Iklan mobil, cat pembersih mobil, ban mobil, cat dinding, dan sebagainya
dipaksakan dibintangi iklannya oleh perempuan muda dan seksi. Artinya,
segala sesuatu harus diseksualkan dan dikaitkan dengan libido.
Dalam
perspektif inilah kita bisa melihat kegairahan para pebisnis dan ‘mucikari
kecantikan’ terlibat dalam kontes-kontes kecantikan seperti Miss World. Panitia
mengklaim, Miss World menjadi
ajang promosi budaya Indonesia, seperti sarung dan karya-karya desainer
Indonesia. Panitia itu benar, jika dilihat dalam perspektif upaya
seksualisasi atau libidonisasi sasaran penjualan produk. Supaya calon
pembeli produk terangsang syahwatnya untuk membeli, maka produk-produk
itu ditempelkan di tubuh perempuan yang cantik, muda, montok,
menggairahkan, dan “telah teruji serta terukur” kecantikannya.
Panitia
Miss World sepertinya
sama sekali tidak terbersit di benak mereka, memberikan kehormatan kepada Ibu
Ani SBY atau Ibu Menteri Linda Agum Gumelar untuk berlenggok di pentas dan
dipelotori jutaan pasang mata seluruh dunia, dalam balutan “sarung Bali”.
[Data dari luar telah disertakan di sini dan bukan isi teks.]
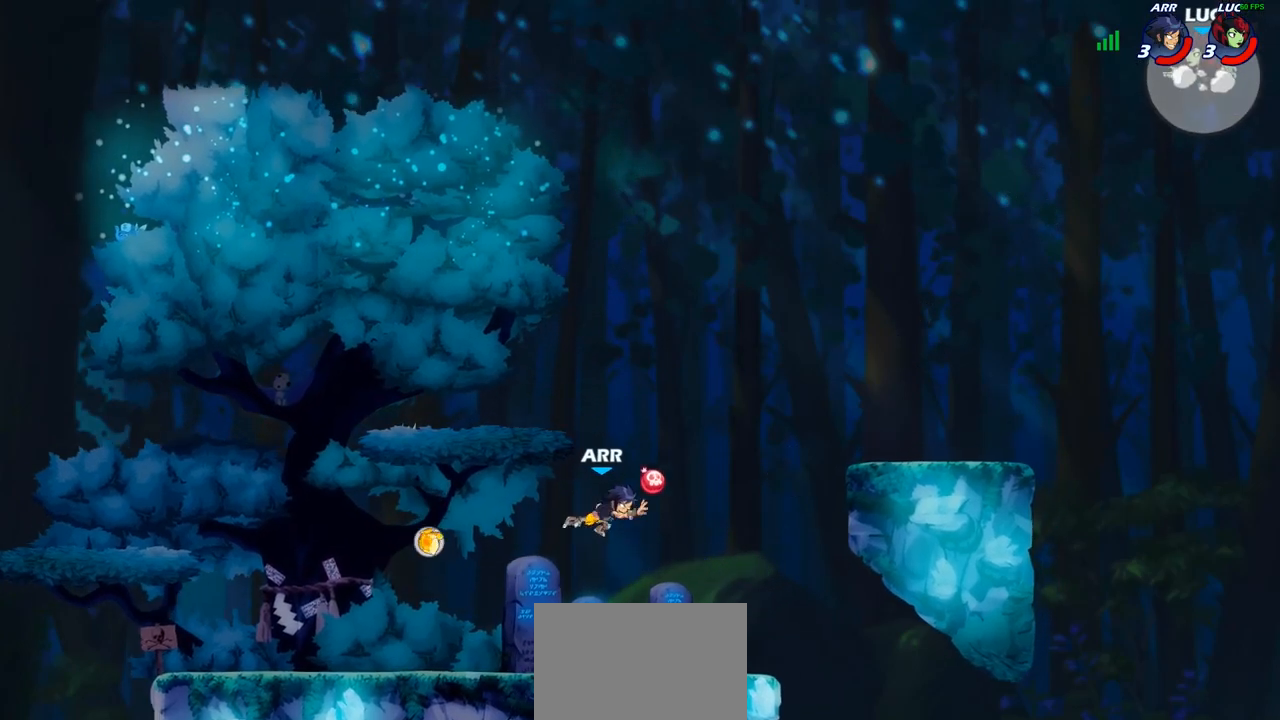
{"buttons": [], "left_stick": "down-left", "right_stick": "center", "events": [[317, "left_stick", "down-left"]]}
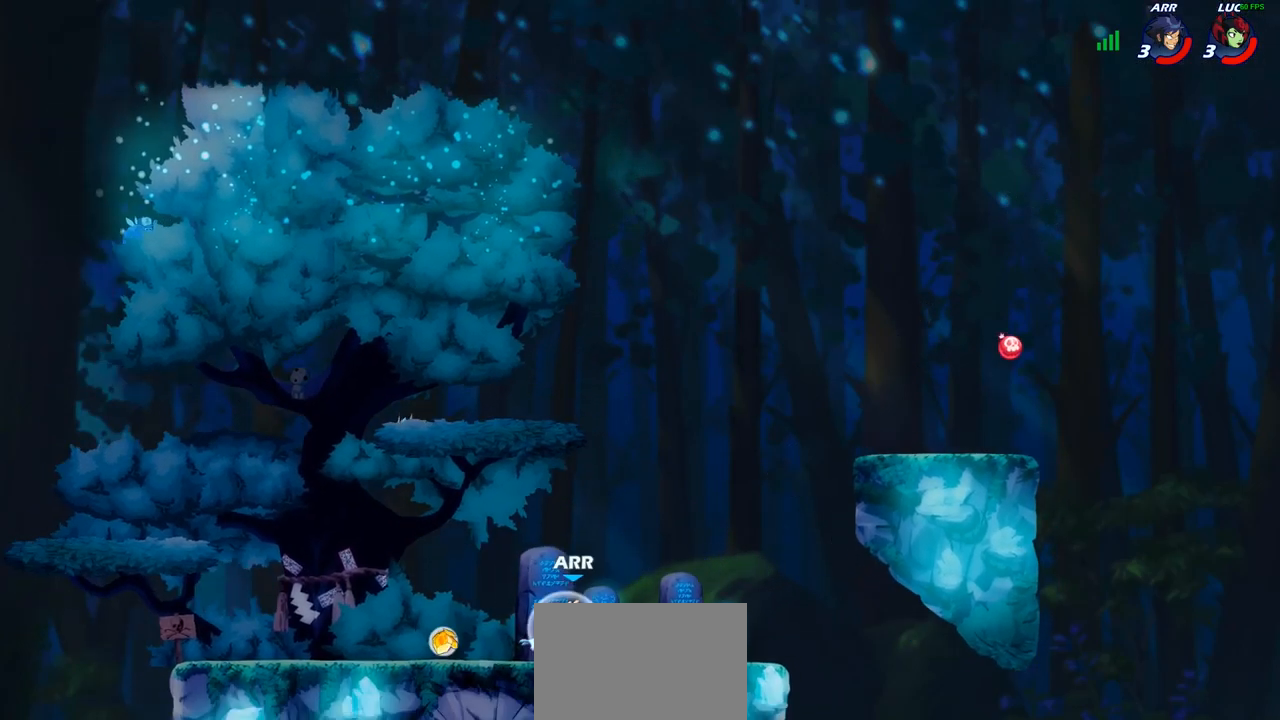
{"buttons": [], "left_stick": "left", "right_stick": "center", "events": [[367, "left_stick", "center"], [483, "left_stick", "left"]]}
Sebenarnya, apa yang hendak dipromosikan dan diharapkan untuk dilahap oleh para
calon pembeli? Apakah mata, hidung, bibir, dada, perut, pantat, paha, betis
para peserta kontes Miss
World? Apakah para penonton masih tertarik melihat sehelai kain
yang dibelitkan di tubuh perempuan-perempuan cantik itu?
Komodifikasi
nafsu libido dalam bentuk pengendalian organ-organ tubuh perempuan untuk
kepentingan pasar, telah mengakibatkan keberadaan perempuan sebagai
sesosok insan – yang oleh Michel Foucault dalam buku “The History of Sexuality”
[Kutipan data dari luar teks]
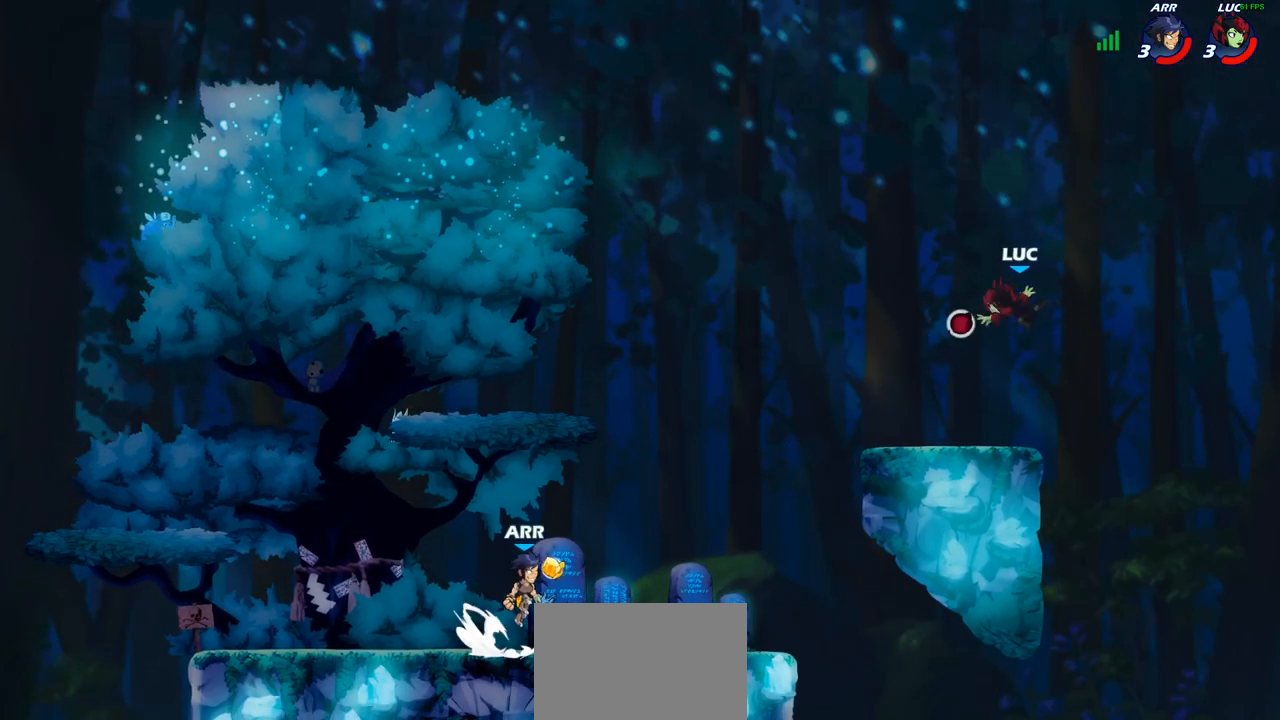
{"buttons": [], "left_stick": "left", "right_stick": "center", "events": []}
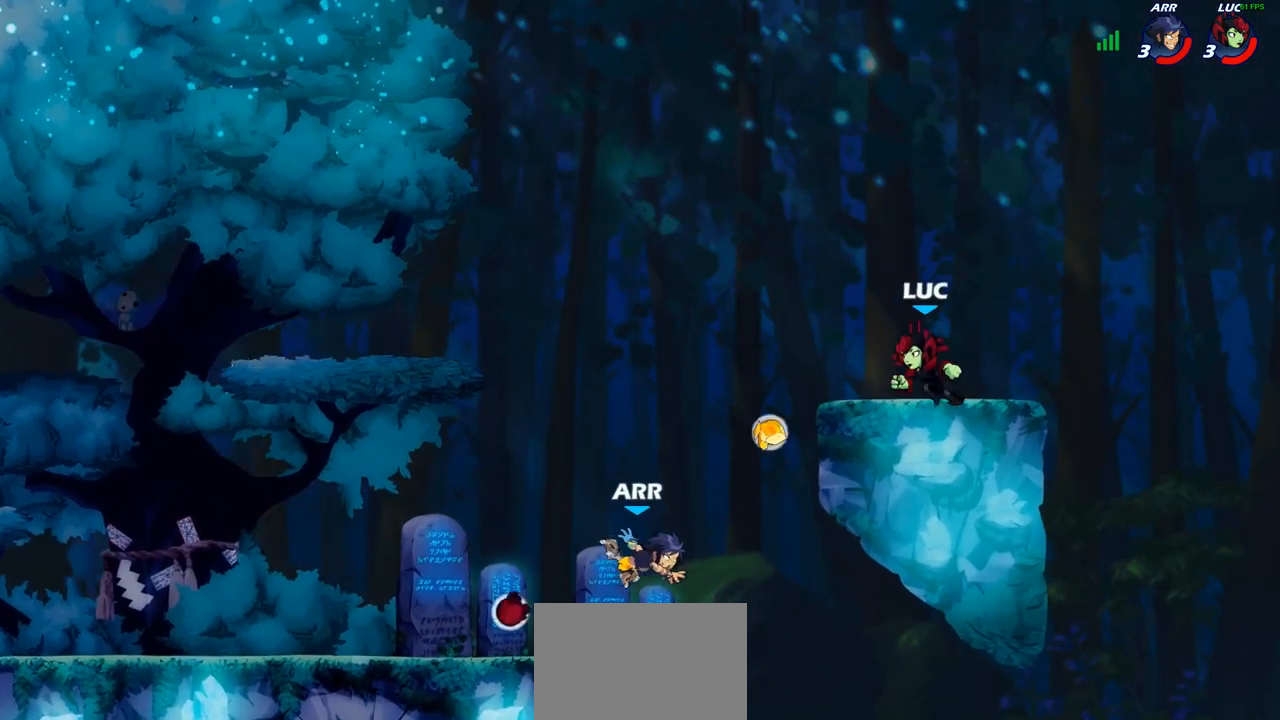
{"buttons": [], "left_stick": "right", "right_stick": "center", "events": [[83, "left_stick", "up-right"], [317, "left_stick", "up-left"], [417, "left_stick", "right"]]}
(1990) – disebut mengalami “the
death of reality”. Sebagai subjek, perempuan itu telah mati, karena
dikendalikan oleh ideologi pasar. (Kasiyan, 249).
Kondisi
ini mirip dengan fenomena ‘kematian hati/akal’ manusia saat dicengkeram hawa
nafsunya, sebagaimana digambarkan dalam al-Quran (QS 45:23). Orang-orang yang
menjadikan hawa nafsunya sebagai “tuhan”-nya, akan tersesat, tertutup mata hati
dan telingnya untuk menerima kebenaran. Penglihatannya pun terhalang melihat
yang benar. Dunia menjadi gelap. Yang terlihat dan dirasa hanya syahwat.
Dalam
peradaban yang lebih menghargai syahwat dari pada logika kesucian jiwa dan
taqwa, maka kontes Miss
World menemukan bentuknya. Logikanya hanya satu: keuntungan materi
dengan kemasan libido seksual. Meskipun mengusung jargon baru: beauty, brain, and behavior
(3B), tetap saja, yang terpenting adalah “beauty”.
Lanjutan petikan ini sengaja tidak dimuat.